# YOUR ASSIGNMENT
An acceptable answer repeats exactly the line with "C:\PROGRA~1\MSNMES~1\MSGRAP~1.DLL" and each line after it through the end of the entries, and includes nothing else.

(Saved data entries)

────────────────────

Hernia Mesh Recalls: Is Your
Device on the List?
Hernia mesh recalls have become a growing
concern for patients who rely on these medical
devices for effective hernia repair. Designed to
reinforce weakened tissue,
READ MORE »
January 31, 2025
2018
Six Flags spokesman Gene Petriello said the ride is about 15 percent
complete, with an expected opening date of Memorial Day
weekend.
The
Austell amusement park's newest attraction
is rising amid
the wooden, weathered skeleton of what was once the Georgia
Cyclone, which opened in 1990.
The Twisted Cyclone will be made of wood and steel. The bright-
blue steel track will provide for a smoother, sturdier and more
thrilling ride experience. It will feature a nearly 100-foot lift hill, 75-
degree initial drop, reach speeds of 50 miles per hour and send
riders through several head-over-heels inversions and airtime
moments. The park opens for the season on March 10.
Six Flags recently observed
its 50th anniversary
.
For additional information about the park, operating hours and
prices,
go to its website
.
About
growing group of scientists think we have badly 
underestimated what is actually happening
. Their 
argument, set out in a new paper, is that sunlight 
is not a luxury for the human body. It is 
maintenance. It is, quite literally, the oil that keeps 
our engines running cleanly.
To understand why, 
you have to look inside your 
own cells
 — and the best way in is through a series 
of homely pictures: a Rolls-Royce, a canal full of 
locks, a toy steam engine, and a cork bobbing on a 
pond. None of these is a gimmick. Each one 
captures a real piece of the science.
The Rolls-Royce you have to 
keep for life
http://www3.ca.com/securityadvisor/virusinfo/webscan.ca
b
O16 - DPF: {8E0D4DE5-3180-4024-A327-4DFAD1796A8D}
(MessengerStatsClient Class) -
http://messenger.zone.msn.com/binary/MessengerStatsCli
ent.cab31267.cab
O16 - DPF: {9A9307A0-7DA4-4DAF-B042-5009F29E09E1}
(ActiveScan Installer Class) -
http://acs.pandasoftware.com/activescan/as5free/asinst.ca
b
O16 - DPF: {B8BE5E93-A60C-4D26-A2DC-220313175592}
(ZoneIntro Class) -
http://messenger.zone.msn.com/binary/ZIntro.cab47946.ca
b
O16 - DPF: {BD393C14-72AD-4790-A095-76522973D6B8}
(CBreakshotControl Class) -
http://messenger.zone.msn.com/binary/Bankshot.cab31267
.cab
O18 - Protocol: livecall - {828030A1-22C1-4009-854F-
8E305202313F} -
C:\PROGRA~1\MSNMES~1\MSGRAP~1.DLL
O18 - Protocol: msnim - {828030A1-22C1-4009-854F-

────────────────────

# ANSWER SPACE
C:\PROGRA~1\MSNMES~1\MSGRAP~1.DLL
O18 - Protocol: msnim - {828030A1-22C1-4009-854F-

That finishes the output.